16 Maggio 2023
Investire sulla coppia e sul concepito per uscire dall’inverno demografico
Cinquecentomila nascite all’anno per salvare il sistema Paese: ecco l’obiettivo ribadito alla terza edizione degli Stati Generali della Natalità che si è svolta a Roma l’11 e 12 maggio scorso. I dati, riferiti dagli organizzatori sono allarmanti: a fronte di 700mila morti, nell’anno 2021 si sono registrate solo 339mila nascite. Nel 2014 erano oltre 500mila. Gigi De Paolo, presidente della Fondazione della Natalità, è stato chiaro e incisivo nei suoi interventi: bisogna assolutamente invertire questa tendenza. “Calo demografico significa squilibrio generazionale e impoverimento delle risorse innovative. In una frase: meno siamo, più invecchiamo e ci impoveriamo”.

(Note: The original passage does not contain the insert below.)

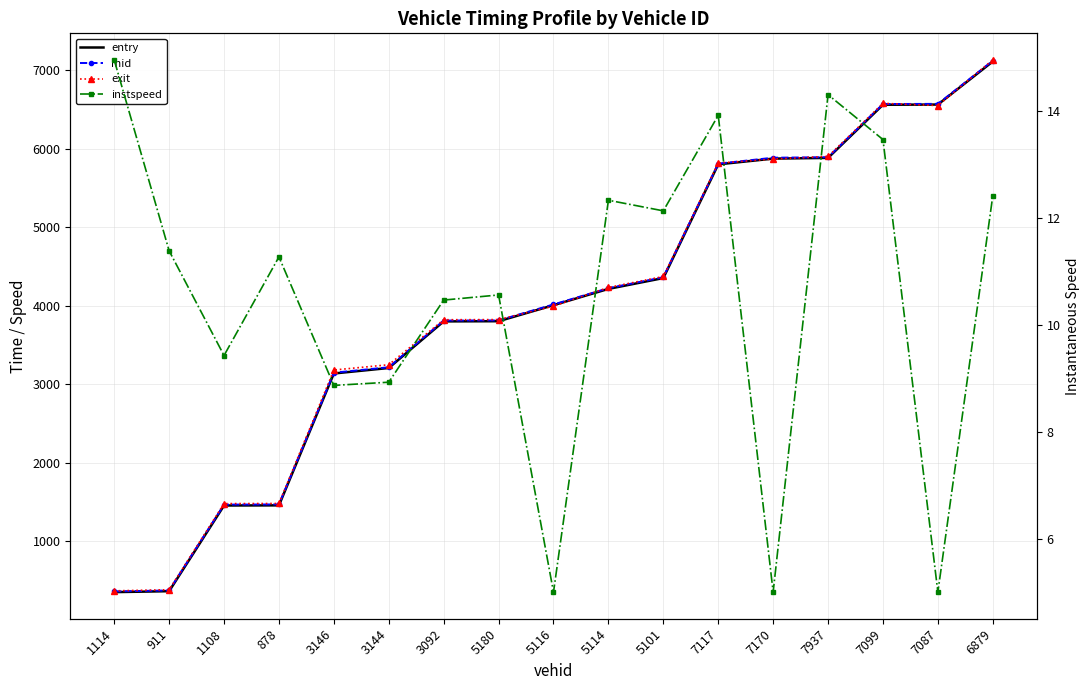

How many lines are shown in the chart?

4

Gian Carlo Blangiardo, ex presidente Istat, ha fornito una panoramica sulle future tendenze demografiche: “l’Italia conterà 11 milioni di abitanti in meno nei prossimi anni”. E aggiunge: “Dove si riuscisse a portare il numero medio di figli per donna dall’attuale 1,24 a 1,60 nel 2030 si avrebbe modo di raggiungere l’obiettivo di convergenza a mezzo milione di nati nel 2030. Questi sarebbero i parametri di un Pnrr nel segno di una riconquistata vitalità”.
Le cose che ho ascoltato in questa kermesse di interventi sono state molto interessanti. Ben rappresentati tutti gli ambiti in cui le misure a favore della natalità dovrebbe essere concretizzate: le istituzioni, i politici, le aziende, il giornalismo, gli economisti, la Chiesa. L’assenza di politiche familiari negli ultimi anni ha certamente acuito il problema. Ma è solo un problema economico e fiscale? Certamente no ma se non si spinge soprattutto in questo senso poco si riuscirà a fare per il futuro dei nostri figli spesso costretti ad andare all’estero per realizzare il loro sogno professionale e familiare. Come invertire la tendenza? Come si raggiunge quota 500mila? Qualcuno azzarda l’ipotesi di aumentare le migrazioni. Ma è stato dimostrato che più immigrati non significa più nascite. Nessun effetto significativo sulla natalità. Per tante ragioni, questi nuclei familiari tendono ad assorbire il modello italiano in termini di figli.
Credo che dovremmo anche considerare due aspetti essenziali, a parte la prospettiva della speranza che ben ha sottolineato lo scrittore Alessandro D’Avenia intervenendo alla prima giornata degli Stati Generali. La prima è il modo di vivere la sessualità. Negli ultimi anni abbiamo sganciato completamente la dimensione affettiva da quella procreativa. Il sesso è diventato la prima forma di piacere individuale e di coppia. La dimensione erotica è stata perseguita ed esaltata grandemente sterilizzando la capacità e il desiderio di dare la vita attraverso quella relazione d’amore stabile e duratura nel tempo. La prima forma di investimento sulla natalità andrebbe fatta accompagnando i fidanzati e le giovani coppie, o se vogliamo ancora prima i nostri giovani, a maturare una visione della sessualità nel senso pieno, come spazio e luogo di donazione ad un altro e insieme di altri (i figli). Bisogna scommettere sulla coppia e sulla famiglia. Se non agiamo su questa componente antropologica rischiamo di avere anche misure idonee ma non il desiderio di natalità. Mi sembra che la direzione culturale vada in senso opposto.
Altra questione per me fondamentale è la vita nel grembo materno. Come possiamo parlare di natalità senza toccare questo argomento? Comprendo che è divisorio come pochi ma fin quando una donna sarà costretta o convinta che abortire il proprio figlio sia la soluzione di un problema o addirittura un diritto, noi affrontiamo solo una parte del problema della natalità. I 70 mila aborti nel 2021 in Italia – dato non reale perché si devono aggiungere tutti gli “aborti fai da te” delle pillole – avrebbero contribuito a far salire le nascite nello stesso anno a quota 400mila.
Le questioni sono tante e la prospettica culturale è essenziale. I passi dobbiamo farli sinergicamente ognuno per la sua parte. Papa Francesco intervenendo agli Stati Generali ha posto l’accento, tra le altre cose, anche sulla felicità: “Una comunità felice sviluppa naturalmente i desideri di generare e di integrare, di accogliere, mentre una società infelice si riduce a una somma di individui che cercano di difendere a tutti i costi quello che hanno”. Francesco chiede dunque di sostenere la felicità, specialmente quella dei giovani, perché “quando siamo tristi ci difendiamo, ci chiudiamo e percepiamo tutto come una minaccia”.